Après celle de 1993 et le passage progressif pour les salariés au régime général de la prise en compte des 25 meilleures années pour le calcul de la pension (au lieu des 10) durant une période de 15 ans, la réforme de 2008 concernait les salariés des régimes spéciaux. Pour ce faire, le gouvernement (l’Etat : premier actionnaire de la SNCF) avait pris à partie les salariés du régime général pour fustiger la situation des cheminots ‘’privilégiés’’. La réforme des régimes spéciaux a été très médiatisée et restera un exemple de contre solidarité nationale.

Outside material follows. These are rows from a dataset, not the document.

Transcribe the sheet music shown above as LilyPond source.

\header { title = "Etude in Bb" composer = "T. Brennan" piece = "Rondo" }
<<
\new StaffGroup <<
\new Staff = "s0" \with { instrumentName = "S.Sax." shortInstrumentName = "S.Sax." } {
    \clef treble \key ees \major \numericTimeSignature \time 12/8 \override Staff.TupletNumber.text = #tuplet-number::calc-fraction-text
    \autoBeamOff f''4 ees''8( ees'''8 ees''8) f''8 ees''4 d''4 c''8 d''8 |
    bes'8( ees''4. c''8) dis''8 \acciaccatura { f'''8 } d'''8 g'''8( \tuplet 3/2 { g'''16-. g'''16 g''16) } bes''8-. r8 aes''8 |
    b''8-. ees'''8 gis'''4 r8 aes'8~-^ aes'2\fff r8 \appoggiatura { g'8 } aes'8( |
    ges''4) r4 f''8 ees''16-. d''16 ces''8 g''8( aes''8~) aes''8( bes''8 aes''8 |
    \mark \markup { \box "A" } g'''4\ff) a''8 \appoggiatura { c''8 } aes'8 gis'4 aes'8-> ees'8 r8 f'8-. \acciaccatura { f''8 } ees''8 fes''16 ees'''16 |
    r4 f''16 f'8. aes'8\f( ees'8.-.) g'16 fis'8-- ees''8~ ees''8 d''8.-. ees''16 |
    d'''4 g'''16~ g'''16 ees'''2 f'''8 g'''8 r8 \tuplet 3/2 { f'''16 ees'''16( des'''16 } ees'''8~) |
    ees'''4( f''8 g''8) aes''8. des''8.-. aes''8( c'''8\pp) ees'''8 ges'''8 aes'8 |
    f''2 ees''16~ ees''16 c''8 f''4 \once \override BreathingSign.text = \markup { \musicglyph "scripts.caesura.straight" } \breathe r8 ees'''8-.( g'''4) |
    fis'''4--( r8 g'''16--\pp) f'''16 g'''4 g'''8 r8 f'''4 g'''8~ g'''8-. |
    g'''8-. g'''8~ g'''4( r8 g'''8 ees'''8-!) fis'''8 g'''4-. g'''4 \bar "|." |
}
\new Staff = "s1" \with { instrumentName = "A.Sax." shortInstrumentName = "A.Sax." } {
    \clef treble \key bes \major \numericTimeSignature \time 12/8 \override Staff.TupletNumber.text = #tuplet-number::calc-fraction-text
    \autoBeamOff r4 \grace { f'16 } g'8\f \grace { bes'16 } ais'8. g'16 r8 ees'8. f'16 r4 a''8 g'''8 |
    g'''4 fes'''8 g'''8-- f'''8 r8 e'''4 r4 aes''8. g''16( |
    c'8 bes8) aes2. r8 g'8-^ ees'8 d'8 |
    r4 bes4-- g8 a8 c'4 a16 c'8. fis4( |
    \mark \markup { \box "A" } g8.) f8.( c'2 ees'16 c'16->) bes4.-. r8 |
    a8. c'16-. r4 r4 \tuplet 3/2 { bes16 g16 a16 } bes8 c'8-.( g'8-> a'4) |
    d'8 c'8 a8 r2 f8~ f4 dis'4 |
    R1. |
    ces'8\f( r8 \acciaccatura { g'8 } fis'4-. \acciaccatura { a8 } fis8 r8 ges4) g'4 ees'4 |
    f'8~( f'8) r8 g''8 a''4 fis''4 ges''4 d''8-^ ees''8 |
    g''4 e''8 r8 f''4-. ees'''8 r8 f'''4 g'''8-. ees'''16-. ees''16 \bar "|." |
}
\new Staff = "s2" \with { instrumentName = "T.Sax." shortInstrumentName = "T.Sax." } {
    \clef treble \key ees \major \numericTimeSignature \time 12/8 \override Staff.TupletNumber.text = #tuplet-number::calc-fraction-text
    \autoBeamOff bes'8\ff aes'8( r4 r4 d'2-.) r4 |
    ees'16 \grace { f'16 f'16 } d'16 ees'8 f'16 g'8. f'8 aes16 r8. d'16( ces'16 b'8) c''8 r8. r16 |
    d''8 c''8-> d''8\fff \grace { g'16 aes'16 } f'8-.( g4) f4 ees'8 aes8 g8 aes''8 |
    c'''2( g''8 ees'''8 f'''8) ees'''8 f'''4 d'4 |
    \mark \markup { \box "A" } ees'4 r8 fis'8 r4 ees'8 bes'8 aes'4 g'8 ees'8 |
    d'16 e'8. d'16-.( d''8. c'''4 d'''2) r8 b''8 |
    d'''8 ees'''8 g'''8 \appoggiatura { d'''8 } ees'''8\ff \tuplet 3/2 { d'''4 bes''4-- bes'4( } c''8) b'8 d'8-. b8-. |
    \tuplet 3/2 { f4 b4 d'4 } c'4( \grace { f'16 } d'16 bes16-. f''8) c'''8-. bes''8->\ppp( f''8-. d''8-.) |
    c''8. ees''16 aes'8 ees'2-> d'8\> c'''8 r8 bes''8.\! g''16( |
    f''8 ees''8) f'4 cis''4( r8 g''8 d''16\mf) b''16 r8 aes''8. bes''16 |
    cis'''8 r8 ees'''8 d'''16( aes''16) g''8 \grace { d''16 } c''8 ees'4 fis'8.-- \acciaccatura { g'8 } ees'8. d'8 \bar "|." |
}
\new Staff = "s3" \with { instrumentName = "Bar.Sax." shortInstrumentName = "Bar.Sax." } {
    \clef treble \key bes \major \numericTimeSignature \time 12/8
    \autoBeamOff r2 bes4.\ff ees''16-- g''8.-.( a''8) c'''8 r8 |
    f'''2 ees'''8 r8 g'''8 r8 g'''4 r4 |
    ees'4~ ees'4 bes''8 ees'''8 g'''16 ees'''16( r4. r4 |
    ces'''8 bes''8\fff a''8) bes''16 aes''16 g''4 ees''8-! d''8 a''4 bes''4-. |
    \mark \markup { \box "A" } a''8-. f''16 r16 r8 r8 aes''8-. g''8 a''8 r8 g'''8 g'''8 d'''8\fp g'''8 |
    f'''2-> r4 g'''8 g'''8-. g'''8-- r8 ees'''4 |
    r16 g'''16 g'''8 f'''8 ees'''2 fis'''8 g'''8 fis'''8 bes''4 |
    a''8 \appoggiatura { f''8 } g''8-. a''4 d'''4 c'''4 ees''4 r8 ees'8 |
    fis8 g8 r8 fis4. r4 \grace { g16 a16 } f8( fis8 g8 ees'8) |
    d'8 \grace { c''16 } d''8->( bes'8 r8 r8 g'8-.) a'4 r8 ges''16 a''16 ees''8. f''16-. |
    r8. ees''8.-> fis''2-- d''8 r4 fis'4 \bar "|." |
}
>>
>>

Celui de la SNCF était, souvenons-nous-en, décrié de façon très virulente et des inexactitudes de toutes sortes envahissaient tous les supports de communication.
Les crises financières se sont succédées depuis cette date mais rien n’ébranle le bouclier fiscal. L’Europe, face à l’ampleur des désastres financiers et au déficit public de tous les pays de la zone Euro, exige un retour rapide du respect des critères de Maastricht.
La France, est directement concernée pas tous ces tumultes financiers et se doit de se plier à la rigueur budgétaire. Mais la rigueur n’a pas voix au chapitre dans l’hexagone. Comment parler et communiquer autour de la rigueur si les vrais privilégiés du bouclier fiscal ne sont pas invités à la table des sacrifices ?
La réforme des retraites est une nouvelle fois et à tout point de vue, l’exemple type de contre solidarité. Trop de cheminots ne se sentent que peu concernés par cette réforme. Il est exact, que l’avant-projet de loi épargne à court terme les cheminots et qu’aucun changement significatif n’interviendra avant le 1er janvier 2017! Ce raccourci suffit pour sacrifier les générations nées après 1961! Mais qu’en sera t-il demain ? Le spectre de 2012 n’est pas très éloigné !
A propos de la réforme des retraites qu’en est t-il des personnels contractuels ?
Ils seront concernés par la réforme des retraites dès le 1er janvier 2011. L’âge légal de départ à la retraite sera porté progressivement à 62 ans en 2018, à raison de 4 mois par génération.
Le Service de l’Action Sociale emploie environ 40% de personnels contractuels et cette situation est totalement atypique dans l’entreprise. Et, de par la particularité des métiers de l’Action Sociale, la majorité de ces personnels sont des femmes.
Alors que les carrières des femmes actives sont très inégales, faute de donner à la Nation leurs enfants, elles subiront plus tard une double peine. La grande injustice de cette réforme est l’évolution du calcul du minimum de pension. Voilà une disposition qui casse la notion de minimum ! En sera t-il autant pour les rémunérations futures ?
Un désastre à grande échelle est programmé. Pour tous ceux qui sont enfermés dans le mode de consommation actuel il faudra bien travailler beaucoup plus pour survivre.
L’UNSA-Cheminots, au travers de son ‘’groupe de travail contractuel’’ a évoqué cette problématique d’entreprise pas très saine où des personnels de différents statuts se côtoient et travaillent ensemble.
A propos de 2012 ! Ultime odyssée pour les retraites ?
A tous les professionnels de l’Action Sociale, l’UNSA-Cheminots souhaite de bonne vacances.